Pero no voy a hablar de esa saga literaria, sino de una novela que ha aparecido bajo el sello Ngc Ficción, y que tiene por título Fieramente Humano.
El tal Rodolfo tiene que ser un friki de cuidado. Si ya me lo pareció cuando leí aquellos libros (tengo pendiente, por cierto, Heredero de Nadie, el último), me reafirmo con este.
El protagonista, o uno al menos, tiene fuertes raices enterradas en los cómics Marvel. En uno de los clásicos, además.
La figura del mago misterioso, recluído en un extraño edificio en medio de una ciudad que tiene mucho que esconder, nos retroatraé a aquel Doctor Extraño de Kirby que solucionaba los problemas sobrenaturales con los que se topaba Spider-Man. O los provocaba, vamos.

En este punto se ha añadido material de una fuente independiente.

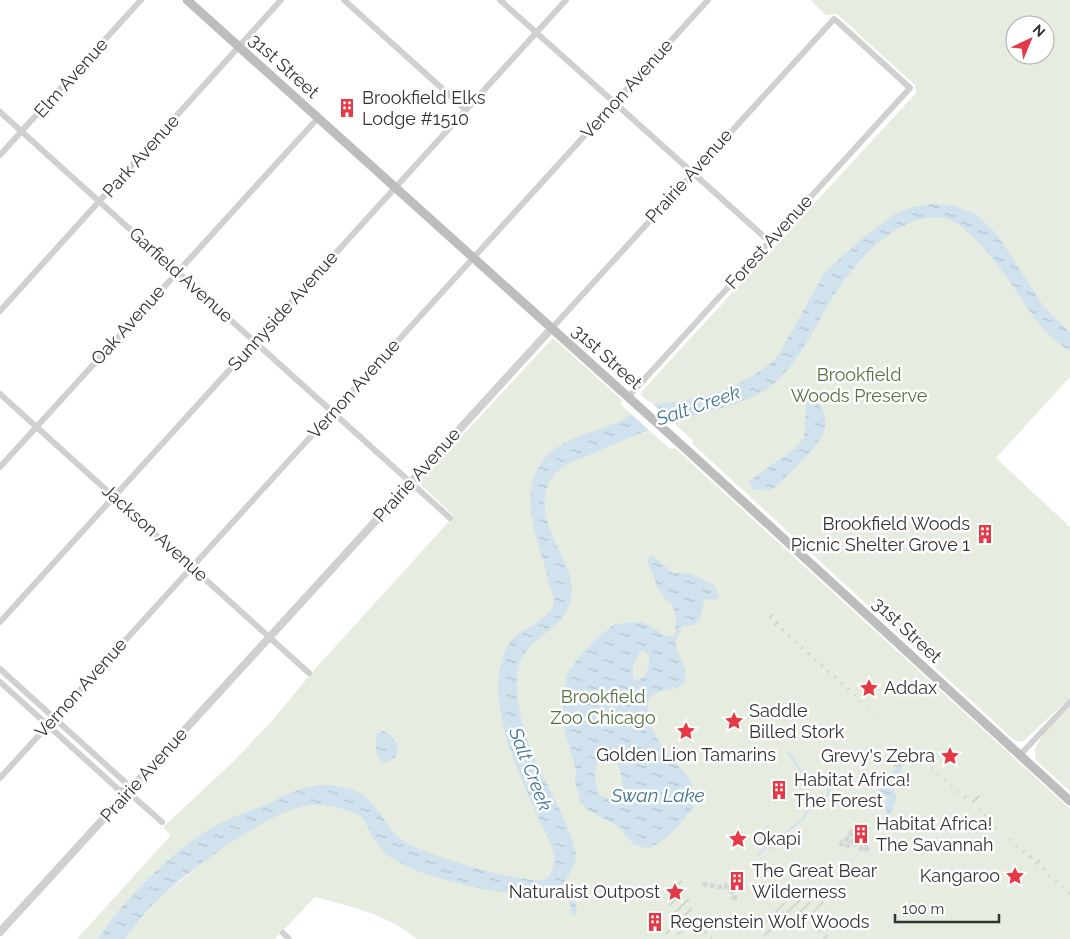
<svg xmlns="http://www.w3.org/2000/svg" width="1070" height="939" viewBox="0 0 1070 939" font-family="Raleway,sans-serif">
<defs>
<pattern id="garden-furrows" width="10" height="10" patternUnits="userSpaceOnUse" patternTransform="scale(1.25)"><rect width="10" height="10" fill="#e6ecdf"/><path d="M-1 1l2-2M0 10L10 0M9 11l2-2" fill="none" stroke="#c6cbc0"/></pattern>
<pattern id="water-ripples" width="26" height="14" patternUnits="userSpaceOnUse" patternTransform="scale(1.25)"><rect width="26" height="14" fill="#cfe2ee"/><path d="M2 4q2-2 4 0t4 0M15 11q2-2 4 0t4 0" fill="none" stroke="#b2c2cd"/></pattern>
</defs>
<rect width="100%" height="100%" fill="#fff"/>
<g fill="#e6ecdf" fill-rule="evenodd">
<path d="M810 0H1070V377L996 458 1070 527V698L1022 742 1014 740 708 458 692 443 694 441 641 395 642 391 916 93 915 85 837 14 826 15ZM1015 25H1045V55H1015Z"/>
<path d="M553 338 623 401 619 403 631 414 637 435 650 431 670 449 675 448 700 471 1070 809V939H417C387 914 352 907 315 897L275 939H125L158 899 203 862 188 846C157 870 119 906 98 939H77L171 835 163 827 233 762 270 723 315 669 454 516 421 485 422 479Z"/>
<path d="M1070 707V791L1036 760C1029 742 1059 719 1070 707Z"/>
</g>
<g fill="url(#garden-furrows)">
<polygon points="770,610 789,634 845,684 881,721 771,622 766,611"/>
<path d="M911 746 955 789 971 798 976 793 980 796 976 803 1001 832C988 826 978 801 964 799L910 749Z"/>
<polygon points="1005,832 1017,845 1034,857 1037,855 1050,875 1070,893 1070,896 1007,839"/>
<path d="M679 874 688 895 694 916 705 927 712 928V933H708L709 936H712V939H708C703 927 694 926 685 935L665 934 669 922 675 918 674 908 666 903 670 897 676 898 681 894 680 888 674 884 676 876Z"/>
<path d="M794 899 813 903C808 912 797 917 794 927L781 928 764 937C759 918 779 903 794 899Z"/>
<polygon points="821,899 830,906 819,919 818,925 832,939 822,939 816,929 818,925 811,915"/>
</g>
<g fill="url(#water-ripples)" fill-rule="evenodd">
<path d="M933 204 951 205 976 214 996 233 1044 307 1070 333V352C1058 343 1047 334 1037 321 1017 295 976 223 943 218 903 213 868 249 846 278 819 312 807 356 772 385 750 403 719 408 693 416 686 418 679 421 672 424 660 429 646 431 634 436 618 442 603 449 587 456 577 460 565 464 557 472 552 476 547 484 546 491 536 531 579 566 571 599 563 636 513 637 517 687 518 709 524 732 532 753 541 775 577 837 576 857 575 869 565 877 562 888L574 897 577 911 574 916 572 915 569 901 564 896C551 894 538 896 525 895 487 891 410 877 383 851 374 842 369 829 363 818 346 809 328 803 308 805 270 811 185 872 157 901 145 912 136 926 125 939H98C122 901 170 854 208 830 226 818 247 813 267 804 298 789 317 778 353 790 380 800 382 827 405 842 423 854 529 887 547 879 553 873 555 864 554 855 552 842 543 829 538 817 527 791 515 767 507 740 498 711 491 661 514 638 525 626 554 619 554 600 554 595 551 590 550 586 541 545 514 497 544 459 557 443 582 435 600 429 607 426 614 424 621 421 632 415 642 405 655 404 704 399 737 391 776 359L825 272 864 237 896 213 914 207Z"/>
<path d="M811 396C843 424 815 448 793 470 786 476 778 487 769 490 765 491 758 489 753 489L748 482 794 449 804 437 807 399Z"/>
<path d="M652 555 673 573H690L715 586 719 597 715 600 705 599C698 611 708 627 682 626L675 643 686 672 684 683C675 694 656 686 648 701 646 754 698 767 695 801 695 809 687 814 683 820 673 832 662 843 648 849L633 844 619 827 586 809 580 801 575 782 576 770 564 728 563 708 566 675 578 658 596 639 615 624 641 622 651 626 667 637 675 635 676 615 672 604 665 599 657 586 647 560ZM643 650 649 656V666L644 678 634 680C630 672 635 655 643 650ZM603 753 611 755 620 769 624 793 616 800C609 799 602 798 598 792 593 782 594 760 603 753Z"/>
<path d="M383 731 391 735 399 749 395 758 384 764C374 757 375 745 377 734Z"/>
<polygon points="890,743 900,758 902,774 892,784 897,798 893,805 893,812 886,818 883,816 887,813 885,805 888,797 879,792 876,783 884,774 891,773 897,767"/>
</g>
<polygon fill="#fff" points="651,402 677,425 652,433 629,412"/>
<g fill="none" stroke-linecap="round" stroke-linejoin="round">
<g stroke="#cfe2ee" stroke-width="2">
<polyline points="766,847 772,848 785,833 803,819 809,808 825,799 830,791 818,777 802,773 788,752"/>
<polyline points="766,847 761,837 768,826"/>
<polyline points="759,855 766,847"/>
<polyline points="746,923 749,923"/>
</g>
<g stroke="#d6d6d6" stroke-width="5" stroke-dasharray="5 2.5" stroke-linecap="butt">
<polyline points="849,831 852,834 854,831 869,847 864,851 855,843"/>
<polyline points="840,841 842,844 848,838 852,842"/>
<polyline points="845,847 859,840 865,828 860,825 854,831"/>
<polyline points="703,886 706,884 719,887 725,885 735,895 734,902"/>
</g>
<polyline stroke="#d0d0d0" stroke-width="5" points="896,764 902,763"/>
<g stroke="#d0d0d0" stroke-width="6">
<polyline points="344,0 466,110"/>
<polyline points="500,0 770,242"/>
<polyline points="0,112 450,518"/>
<polyline points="0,155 141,0"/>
<polyline points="0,311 281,0"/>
<polyline points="552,328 834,19 840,24 910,88 628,397"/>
<polyline points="0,394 309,673"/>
<polyline points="0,467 318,118"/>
<polyline points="0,622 566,0"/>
<polyline points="0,669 125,782 128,792 162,822"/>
<polyline points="0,682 118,789 128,792"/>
<polyline points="1020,755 1070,702"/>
<polyline points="0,778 708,0"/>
<polyline points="283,933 289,939"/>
</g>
<polyline stroke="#d0d0d0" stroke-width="8" points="0,932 552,328"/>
<polyline stroke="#bdbdbd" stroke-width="9" points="187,0 687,450 1070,801"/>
</g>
<defs>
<g id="building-bare" transform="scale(1.5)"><path d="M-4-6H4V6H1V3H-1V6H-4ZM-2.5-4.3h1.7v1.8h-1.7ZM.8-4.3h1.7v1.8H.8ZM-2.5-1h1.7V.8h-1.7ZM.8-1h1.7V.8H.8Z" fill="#e63946" stroke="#fff" stroke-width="2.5" paint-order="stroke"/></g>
<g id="sight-bare" transform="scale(1.5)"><path d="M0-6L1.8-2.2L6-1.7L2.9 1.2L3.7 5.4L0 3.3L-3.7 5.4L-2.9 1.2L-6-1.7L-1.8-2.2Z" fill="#e63946" stroke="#fff" stroke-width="2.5" paint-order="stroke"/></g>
</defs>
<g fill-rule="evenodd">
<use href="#building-bare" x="347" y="108"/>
<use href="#building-bare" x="985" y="534"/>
<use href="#sight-bare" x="869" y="688"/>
<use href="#sight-bare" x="734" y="721"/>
<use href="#sight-bare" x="686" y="731"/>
<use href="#sight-bare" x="950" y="756"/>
<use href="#building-bare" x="779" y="790"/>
<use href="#building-bare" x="861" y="834"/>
<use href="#sight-bare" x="738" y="839"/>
<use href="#sight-bare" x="1015" y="876"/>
<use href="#building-bare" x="737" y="881"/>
<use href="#sight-bare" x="675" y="892"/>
<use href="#building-bare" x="655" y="922"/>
</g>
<g text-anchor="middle" stroke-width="5" stroke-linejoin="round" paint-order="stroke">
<g font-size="18" fill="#333" stroke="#fff">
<text transform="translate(284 66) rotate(42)" y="6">31st Street</text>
<text transform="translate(71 78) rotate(-48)" y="6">Elm Avenue</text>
<text transform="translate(627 89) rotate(-48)" y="6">Vernon Avenue</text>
<text transform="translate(141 156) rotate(-48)" y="6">Park Avenue</text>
<text transform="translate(689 176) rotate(-48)" y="6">Prairie Avenue</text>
<text transform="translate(769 242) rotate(-48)" y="6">Forest Avenue</text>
<text transform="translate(181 275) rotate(42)" y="6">Garfield Avenue</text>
<text transform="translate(283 311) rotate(-48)" y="6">Sunnyside Avenue</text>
<text transform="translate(128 325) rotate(-48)" y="6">Oak Avenue</text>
<text transform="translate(607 357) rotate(42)" y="6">31st Street</text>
<text transform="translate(354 389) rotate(-48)" y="6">Vernon Avenue</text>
<text transform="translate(417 475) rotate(-48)" y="6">Prairie Avenue</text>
<text transform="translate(155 533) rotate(42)" y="6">Jackson Avenue</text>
<text transform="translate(907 630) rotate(43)" y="6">31st Street</text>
<text transform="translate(81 688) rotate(-48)" y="6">Vernon Avenue</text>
<text transform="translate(144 775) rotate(-48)" y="6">Prairie Avenue</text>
</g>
<g font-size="18" fill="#333" stroke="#fff" text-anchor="start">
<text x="362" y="104">Brookfield Elks<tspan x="362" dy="21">Lodge #1510</tspan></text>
<text x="970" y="530" text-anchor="end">Brookfield Woods<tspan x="970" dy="21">Picnic Shelter Grove 1</tspan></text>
<text x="884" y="694">Addax</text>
<text x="749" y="717">Saddle<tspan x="749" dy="21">Billed Stork</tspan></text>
<text x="686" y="761" text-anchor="middle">Golden Lion Tamarins</text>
<text x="935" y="762" text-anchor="end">Grevy's Zebra</text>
<text x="794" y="786">Habitat Africa!<tspan x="794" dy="21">The Forest</tspan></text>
<text x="876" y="830">Habitat Africa!<tspan x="876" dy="21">The Savannah</tspan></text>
<text x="753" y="845">Okapi</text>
<text x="752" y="877">The Great Bear<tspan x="752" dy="21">Wilderness</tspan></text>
<text x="1000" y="882" text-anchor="end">Kangaroo</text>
<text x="660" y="898" text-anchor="end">Naturalist Outpost</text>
<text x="670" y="928">Regenstein Wolf Woods</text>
</g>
<g font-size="18" fill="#56703f" stroke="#fff">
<text x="859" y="381">Brookfield<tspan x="859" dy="21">Woods Preserve</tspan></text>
<text x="603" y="703">Brookfield<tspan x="603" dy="21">Zoo Chicago</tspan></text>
</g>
<g font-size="19" font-style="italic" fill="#3f7597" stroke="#fff">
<text transform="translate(698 405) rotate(-19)" y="7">Salt Creek</text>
<text transform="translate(531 769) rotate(69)" y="7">Salt Creek</text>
<text x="658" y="802">Swan Lake</text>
</g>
</g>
<g transform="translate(1030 40) rotate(44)"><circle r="24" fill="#ffffff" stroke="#adadad"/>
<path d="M0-4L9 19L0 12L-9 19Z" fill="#e63946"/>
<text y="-8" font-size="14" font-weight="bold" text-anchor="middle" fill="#333333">N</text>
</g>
<path d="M895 914v8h104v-8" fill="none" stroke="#333333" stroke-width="2.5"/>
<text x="902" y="914" font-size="15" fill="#333333" stroke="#ffffff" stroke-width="4" paint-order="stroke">100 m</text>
</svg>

De todas maneras, el Doctor Zanzaborna es algo diferente. Más humano, más falible y sobre todo, más enigmático. Su ciudad es una ciudad que el escritor ya ha visitado antes, y se nota en el instante en que aparecen personajes que dibuja muy bien en apenas unos párrafos. Son viejos conocidos, y ellos están contentos por volver a estar presentes.
El Abismo en el Espejo y Los Sicarios del Cielo transcurren también en esa ciudad (y, como no los he leído, me los apunto para hacerme cuanto antes con ellos) y si has podido leerlos antes, eso que tienes ganado. Si no, pues no pasa nada, porque la pluma de Rodolfo Martinez te introduce enseguida en ella, y acabas conociéndola igualmente.
Los homenajes no terminan en Zanzaborna, sino que tienen más recorrido. El mismísimo Odín se deja caer por esa casa. O eso me ha parecido a mí. Y trae una sorprendente revelación que cambiará la vida del inspector Gabriel Márquez.
Paralelamente a la historia principal, la que conduce la trama, nos encontramos con dos pequeños altos en el camino, que se sitúan cronológicamente antes de lo que pasa en la actualidad, y que me parece que es lo más acertado de la novela.
Conocemos los antecedentes de lo que ocurre realmente, una información que se nos da tangencialmente durante la trama, y que acaba siendo revelado en esos capítulos intercalados a la acción central.
Una buena novela de aventuras oscuras, que no se me olvidaría poner en la maleta durante las vacaciones, para disfrutarla en esos momentos en los que apetece estar tranquilo, con un buen libro entre las manos.